Sie dachte darüber nach und meinte schließlich: »Du hast recht. Sogar ich finde das anstößig. Aber bei so etwas gerate ich einfach außer mir.«
Er küsste sie auf den Mund. »Ich weiß, cara, aber auch das zählt zu den Dingen, womit du mein Herz erobert hast.«
»Oh, lass das, Guido«, sagte sie und hielt ihm ihr Glas hin. »Gib mir noch ein bisschen, ich setze inzwischen das Wasser für die Pasta auf.«
Er stellte ihr das gefüllte Glas hin, half dann beim Tischdecken und vernahm zu seiner Freude, dass beide Kinder da sein würden. Was für Streiche uns das Leben spielt, dachte er, während er die Servietten faltete und neben die Teller legte. Als Raffi gerade gelernt hatte, mit ihnen am Tisch zu sitzen, und beim Essen so viel auf Tisch oder Boden verteilte, wie er schlürfend und kleckernd in den Mund bekam, und nie so recht wusste, was er mit seiner Gabel anfangen sollte, hatte Brunetti sein Verhalten keineswegs als entzückend empfunden, sondern als ständige Störung bei seinem eigenen Essen. Jetzt, Jahre später, konnte er nur noch hoffen, dass der Junge - längst ein Meister im Umgang mit der Gabel - gelegentlich noch Zeit fand, mit ihnen zu essen, statt sich bei irgendwelchen Freunden herumzutreiben. Dabei ging es ihm gar nicht darum, ob sein Sohn besonders geistreiche [242] Bemerkungen zur Unterhaltung beisteuerte oder nicht. Es machte Brunetti einfach Freude, die Seinen um sich zu haben und zu wissen, dass sie wohlauf und versorgt waren.
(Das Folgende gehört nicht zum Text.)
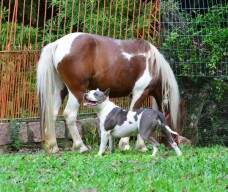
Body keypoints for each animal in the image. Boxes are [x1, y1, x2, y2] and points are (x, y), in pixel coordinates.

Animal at [37, 32, 180, 153]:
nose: (176, 141)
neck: (152, 63)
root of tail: (58, 44)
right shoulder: (140, 92)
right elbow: (134, 112)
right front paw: (130, 145)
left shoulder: (133, 95)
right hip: (76, 91)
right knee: (69, 115)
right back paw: (81, 146)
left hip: (61, 90)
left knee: (52, 114)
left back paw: (53, 147)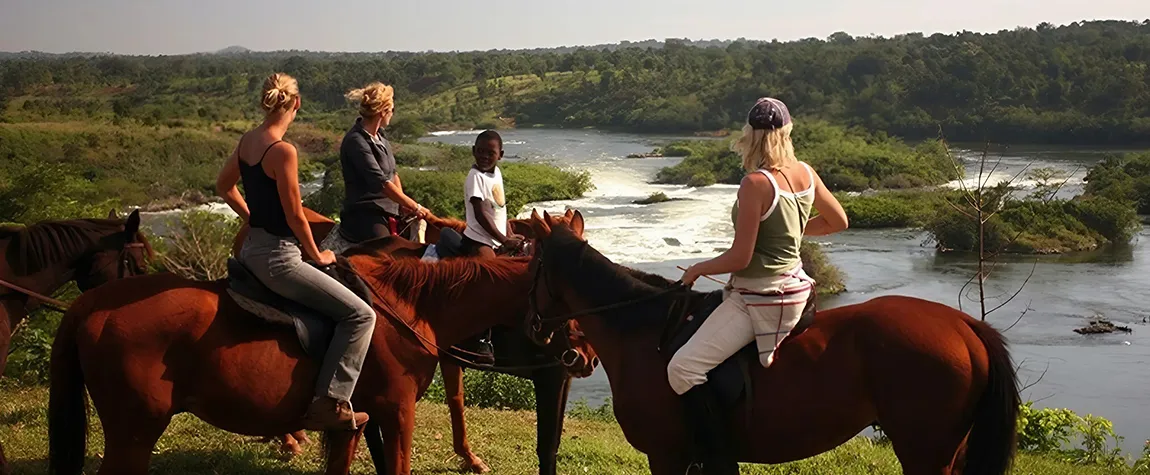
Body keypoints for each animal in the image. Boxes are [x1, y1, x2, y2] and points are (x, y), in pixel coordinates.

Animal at [48, 251, 575, 473]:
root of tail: (93, 305)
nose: (583, 356)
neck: (409, 308)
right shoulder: (396, 412)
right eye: (570, 292)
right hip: (135, 432)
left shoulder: (354, 422)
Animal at [524, 217, 1025, 473]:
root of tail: (963, 325)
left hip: (926, 452)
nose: (535, 328)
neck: (645, 334)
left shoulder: (666, 456)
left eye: (528, 259)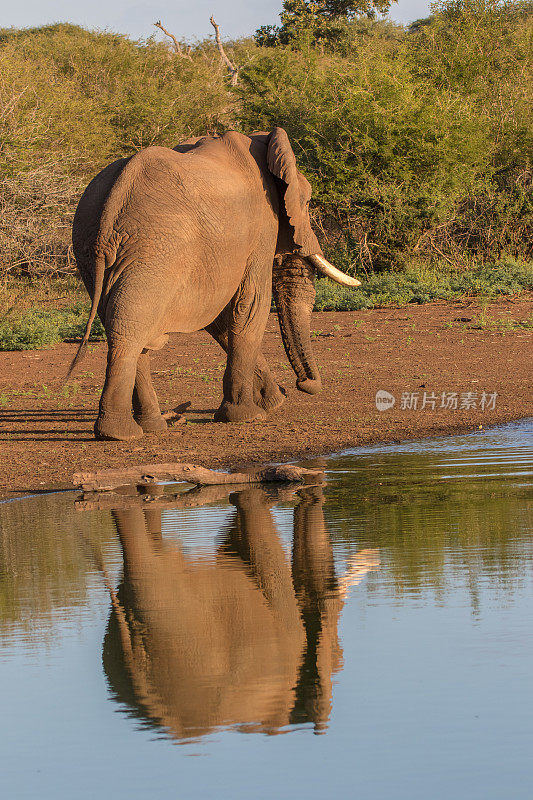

»Hast du was?«, fragte Paola hinter ihm.
»Hmmm?« Brunetti drehte sich zu ihr um.
»Du stehst da und starrst den Tisch an, und ich dachte, es stimmt was nicht«, sagte sie.
»Nein, nein. Ich habe nur nachgedacht.«
»Ah.« Offensichtlich hörte sie das nicht zum ersten Mal. »Wie wär’s mit noch einem Schluck, bevor die Kids eintrudeln?«
Mit Pawlowschem Reflex war Brunetti am Kühlschrank. »Die Grazie deiner Gedanken wird allein von der deiner Sprache übertroffen«, sagte er.
Lächelnd hielt sie ihm das leere Glas hin. »So ergeht es einem, wenn man mit zwei Teenagern zusammenlebt.«
Am Ende blieben sogar noch zwei Gläser Champagner für die Kinder übrig.
»Was feiern wir?«, fragte Raffi und griff nach seinem Glas.
»Um Champagner zu trinken, muss man nichts zu feiern haben«, erklärte Chiara, als habe sie schon bergeweise Magnumflaschen geleert. Sie hob ihr Glas, stieß mit Raffi an und nahm einen Schluck.